De la religion, du conte et de la science



Quel place occupe le conte dans les sociétés traditionnelles ? En quoi se différencie-t-il des écrits religieux ?


Le logos contre le muthos


L’avènement de la philosophie grecque est souvent présenté comme une lutte entre le muthos et le logos. Même si les philosophes peuvent avoir recours à des mythes, des récits ou des allégories, ce qui ferait la spécificité du régime de discours philosophique serait de tendre à proposer une réflexion rationnelle s’appuyant sur l’argumentation.


La science moderne accomplit un pas de plus dans ce désenchantement du monde. En effet, elle s’appuie sur l’expérimentation, mais également sur une représentation logico-mathématique de la nature.


La physique moderne se distingue de la philosophie, entre autre, par un idéal de mathématisation du monde qui conduit à considérer que le langage naturel ne peut en produire une représentation légitime. De fait, la philosophie ne renverrait qu’à une simple interprétation en dépit de ses prétentions à dire la réalité. Mais son langage serait inapte à en saisir la structure mathématique intime.


A fortiori, la science moderne conduit à disqualifier la religion dans ses prétentions à expliquer le fonctionnement de la nature. Les explications scientifiques modernes supposent de refuser le recours à une intervention transcendante spirituelle pour rendre compte des phénomènes naturels.

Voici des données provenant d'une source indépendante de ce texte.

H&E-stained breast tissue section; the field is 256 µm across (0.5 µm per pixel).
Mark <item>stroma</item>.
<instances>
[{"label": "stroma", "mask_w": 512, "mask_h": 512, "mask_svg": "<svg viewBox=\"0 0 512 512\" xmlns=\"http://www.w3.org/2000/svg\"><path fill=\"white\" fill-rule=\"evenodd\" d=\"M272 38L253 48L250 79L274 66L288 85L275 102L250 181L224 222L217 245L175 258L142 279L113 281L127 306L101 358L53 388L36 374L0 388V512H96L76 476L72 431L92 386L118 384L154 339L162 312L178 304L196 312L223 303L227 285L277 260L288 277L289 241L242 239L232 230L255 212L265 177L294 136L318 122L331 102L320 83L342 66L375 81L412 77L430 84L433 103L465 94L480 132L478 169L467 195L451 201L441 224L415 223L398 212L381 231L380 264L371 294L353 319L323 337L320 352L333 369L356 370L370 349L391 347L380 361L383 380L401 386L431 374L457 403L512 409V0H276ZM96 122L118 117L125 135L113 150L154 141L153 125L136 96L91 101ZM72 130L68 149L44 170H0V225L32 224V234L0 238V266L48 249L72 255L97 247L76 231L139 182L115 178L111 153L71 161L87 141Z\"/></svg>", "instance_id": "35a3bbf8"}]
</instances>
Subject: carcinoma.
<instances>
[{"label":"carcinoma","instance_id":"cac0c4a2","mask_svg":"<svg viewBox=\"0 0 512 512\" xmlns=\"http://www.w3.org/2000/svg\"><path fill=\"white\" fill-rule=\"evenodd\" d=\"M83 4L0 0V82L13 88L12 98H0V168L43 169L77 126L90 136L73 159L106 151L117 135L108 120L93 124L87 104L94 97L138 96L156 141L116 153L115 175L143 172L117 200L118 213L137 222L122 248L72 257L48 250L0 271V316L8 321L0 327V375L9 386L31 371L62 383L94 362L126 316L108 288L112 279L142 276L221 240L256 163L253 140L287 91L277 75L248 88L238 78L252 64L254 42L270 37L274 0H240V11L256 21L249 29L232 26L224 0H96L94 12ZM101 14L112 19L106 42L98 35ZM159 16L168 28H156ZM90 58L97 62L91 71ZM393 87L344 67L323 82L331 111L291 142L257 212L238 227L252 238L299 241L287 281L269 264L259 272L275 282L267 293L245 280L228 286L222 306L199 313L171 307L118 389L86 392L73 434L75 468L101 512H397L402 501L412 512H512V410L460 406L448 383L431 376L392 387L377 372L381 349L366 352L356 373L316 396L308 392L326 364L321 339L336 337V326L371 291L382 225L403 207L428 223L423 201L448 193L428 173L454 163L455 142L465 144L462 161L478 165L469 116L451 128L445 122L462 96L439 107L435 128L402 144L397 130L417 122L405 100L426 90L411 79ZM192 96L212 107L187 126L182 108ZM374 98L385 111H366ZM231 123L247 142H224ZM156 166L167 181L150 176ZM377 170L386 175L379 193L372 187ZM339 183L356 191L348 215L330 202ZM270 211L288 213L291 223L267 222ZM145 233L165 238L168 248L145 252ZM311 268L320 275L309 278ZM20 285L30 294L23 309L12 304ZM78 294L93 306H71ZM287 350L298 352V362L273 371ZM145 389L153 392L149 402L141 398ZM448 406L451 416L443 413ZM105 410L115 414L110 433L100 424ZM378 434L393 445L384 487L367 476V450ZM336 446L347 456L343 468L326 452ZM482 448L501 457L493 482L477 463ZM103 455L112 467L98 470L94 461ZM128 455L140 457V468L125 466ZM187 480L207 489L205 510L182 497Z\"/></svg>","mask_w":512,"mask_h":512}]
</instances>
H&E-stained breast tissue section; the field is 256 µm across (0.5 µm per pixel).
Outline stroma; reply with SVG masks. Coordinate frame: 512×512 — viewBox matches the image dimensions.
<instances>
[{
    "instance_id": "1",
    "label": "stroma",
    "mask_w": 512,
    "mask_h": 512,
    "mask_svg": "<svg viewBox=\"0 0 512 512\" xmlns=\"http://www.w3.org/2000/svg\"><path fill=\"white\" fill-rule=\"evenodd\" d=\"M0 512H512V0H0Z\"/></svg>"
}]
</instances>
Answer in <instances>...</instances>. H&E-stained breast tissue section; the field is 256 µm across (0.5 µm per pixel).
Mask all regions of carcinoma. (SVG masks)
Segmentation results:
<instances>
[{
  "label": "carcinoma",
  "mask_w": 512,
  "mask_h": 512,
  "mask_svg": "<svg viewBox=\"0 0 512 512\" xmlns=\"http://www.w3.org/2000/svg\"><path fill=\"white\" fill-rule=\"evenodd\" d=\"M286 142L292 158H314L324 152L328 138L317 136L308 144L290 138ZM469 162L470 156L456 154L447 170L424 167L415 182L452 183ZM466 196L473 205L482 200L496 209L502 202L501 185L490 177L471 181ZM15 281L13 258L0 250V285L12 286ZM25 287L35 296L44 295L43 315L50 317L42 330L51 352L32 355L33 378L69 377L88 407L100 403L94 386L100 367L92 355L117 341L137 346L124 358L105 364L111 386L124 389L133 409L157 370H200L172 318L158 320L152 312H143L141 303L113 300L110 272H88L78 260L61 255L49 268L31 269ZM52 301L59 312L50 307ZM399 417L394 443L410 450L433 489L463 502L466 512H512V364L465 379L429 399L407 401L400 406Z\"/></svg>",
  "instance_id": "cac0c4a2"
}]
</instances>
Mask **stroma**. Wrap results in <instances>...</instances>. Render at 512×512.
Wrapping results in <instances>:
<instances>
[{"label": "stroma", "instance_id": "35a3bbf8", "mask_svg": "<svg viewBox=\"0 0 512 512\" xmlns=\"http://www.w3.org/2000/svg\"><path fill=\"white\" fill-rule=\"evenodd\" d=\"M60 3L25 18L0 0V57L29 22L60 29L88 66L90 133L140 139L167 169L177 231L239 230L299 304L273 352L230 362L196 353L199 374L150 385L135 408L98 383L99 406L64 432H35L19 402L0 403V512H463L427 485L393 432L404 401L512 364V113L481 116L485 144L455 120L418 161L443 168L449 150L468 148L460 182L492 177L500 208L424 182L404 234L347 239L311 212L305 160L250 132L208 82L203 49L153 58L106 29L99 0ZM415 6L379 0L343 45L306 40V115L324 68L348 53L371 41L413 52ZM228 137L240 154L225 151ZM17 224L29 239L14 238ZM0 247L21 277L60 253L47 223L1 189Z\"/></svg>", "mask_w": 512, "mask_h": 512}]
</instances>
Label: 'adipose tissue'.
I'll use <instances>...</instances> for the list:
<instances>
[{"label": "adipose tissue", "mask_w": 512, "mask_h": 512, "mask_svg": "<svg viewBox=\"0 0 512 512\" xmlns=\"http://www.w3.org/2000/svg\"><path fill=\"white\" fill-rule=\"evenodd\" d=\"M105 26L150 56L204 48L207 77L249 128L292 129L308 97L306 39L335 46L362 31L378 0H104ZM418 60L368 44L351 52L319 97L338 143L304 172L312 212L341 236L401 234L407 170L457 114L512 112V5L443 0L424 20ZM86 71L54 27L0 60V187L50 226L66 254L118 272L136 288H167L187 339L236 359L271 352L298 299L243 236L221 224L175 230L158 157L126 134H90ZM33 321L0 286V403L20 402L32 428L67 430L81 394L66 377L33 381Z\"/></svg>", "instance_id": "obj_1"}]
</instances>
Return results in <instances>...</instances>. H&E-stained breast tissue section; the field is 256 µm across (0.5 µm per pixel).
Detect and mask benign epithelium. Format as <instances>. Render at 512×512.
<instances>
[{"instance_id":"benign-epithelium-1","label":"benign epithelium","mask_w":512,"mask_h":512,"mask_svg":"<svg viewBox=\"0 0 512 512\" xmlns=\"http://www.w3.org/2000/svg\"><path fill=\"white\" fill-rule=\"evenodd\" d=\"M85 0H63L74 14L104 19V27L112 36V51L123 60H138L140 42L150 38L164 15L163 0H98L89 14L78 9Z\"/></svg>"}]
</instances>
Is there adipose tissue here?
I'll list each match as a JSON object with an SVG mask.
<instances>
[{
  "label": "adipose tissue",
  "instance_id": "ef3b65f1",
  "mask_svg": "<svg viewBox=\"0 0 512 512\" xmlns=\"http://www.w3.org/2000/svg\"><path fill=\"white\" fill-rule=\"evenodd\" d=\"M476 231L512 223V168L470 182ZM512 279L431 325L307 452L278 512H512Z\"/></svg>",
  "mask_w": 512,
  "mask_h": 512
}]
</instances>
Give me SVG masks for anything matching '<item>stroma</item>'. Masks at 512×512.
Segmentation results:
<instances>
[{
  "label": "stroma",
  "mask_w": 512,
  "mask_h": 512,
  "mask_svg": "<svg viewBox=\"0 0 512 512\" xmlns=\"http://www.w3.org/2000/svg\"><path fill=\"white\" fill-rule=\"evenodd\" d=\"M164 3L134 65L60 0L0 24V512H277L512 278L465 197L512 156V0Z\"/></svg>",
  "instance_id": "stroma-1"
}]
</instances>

En outre, le discours scientifique moderne entre en contradiction avec les représentations du sens commun et du discours populaire. Les croyances populaires sont renvoyées à la superstition. Il est significatif que ce que recouvre la notion de “discours populaire” est ambiguë. Cela semble désigner le discours du peuple en général. Mais en même temps, chez les élites bourgeoises des Lumières, ce discours est en particulier celui des paysans et plus encore des femmes des classes populaires.


Ainsi, il est possible de distinguer quatre types de discours: populaire, religieux, philosophique et scientifique. Chacun de ces discours entre à un certain niveau au moins en contradiction avec les autres.


Les frontières du discours scientifique


Néanmoins, l'extension des prétentions de la science moderne n’est pas claire. En effet, jusqu’où sont capables de s’étendre ses explications ? La science moderne serait-elle à même de rendre compte de la subjectivité ? Pourrait-elle orienter politiquement et moralement les sociétés ? Les scientifiques eux-mêmes sont partagés sur les réponses à ces questions.


Plus encore, la science moderne propose des réponses concernant le fonctionnement des processus naturels (comment se déroulent-ils ?). Elle peut même aller jusqu’à prétendre essayer de dégager une relation de causalité entre deux faits. Mais, elle ne peut répondre à des questions relevant du sens. Ces questions peuvent être alors considérées comme absurdes, renvoyées à une intention transcendante (religion) ou encore à l’intentionnalité humaine (philosophie).


De la fonction du conte dans les sociétés traditionnelles


Les contes populaires sont des histoires orales auxquelles il n’est pas possible d’attribuer un auteur et dont il existe de nombreuses variantes.


Si l’on prend le cas des sociétés occidentales à partir de l’époque médiévale, il est possible de nettement distinguer les contes du discours religieux chrétien. Ce qui est peut être moins claire dans des sociétés où le discours religieux s’appuie sur la production d’une mythologie.


Le conte se distingue du discours religieux tout d’abord par le fait qu’il n’a pas une prétention à la vérité. Les locuteurs populaires qui narrent les contes et ceux qui les écoutent ne pensent pas qu’il s’agit d’une histoire vraie. Seuls les enfants peuvent s’y laisser prendre. Il apparaît donc comme ayant une fonction dans l’apprentissage de la distinction entre fiction et réalité. Le conte apparaît clairement comme une fiction. Il est identifié comme une production de l’imaginaire. Il relève de ce qu’on appelle aujourd’hui la littérature orale.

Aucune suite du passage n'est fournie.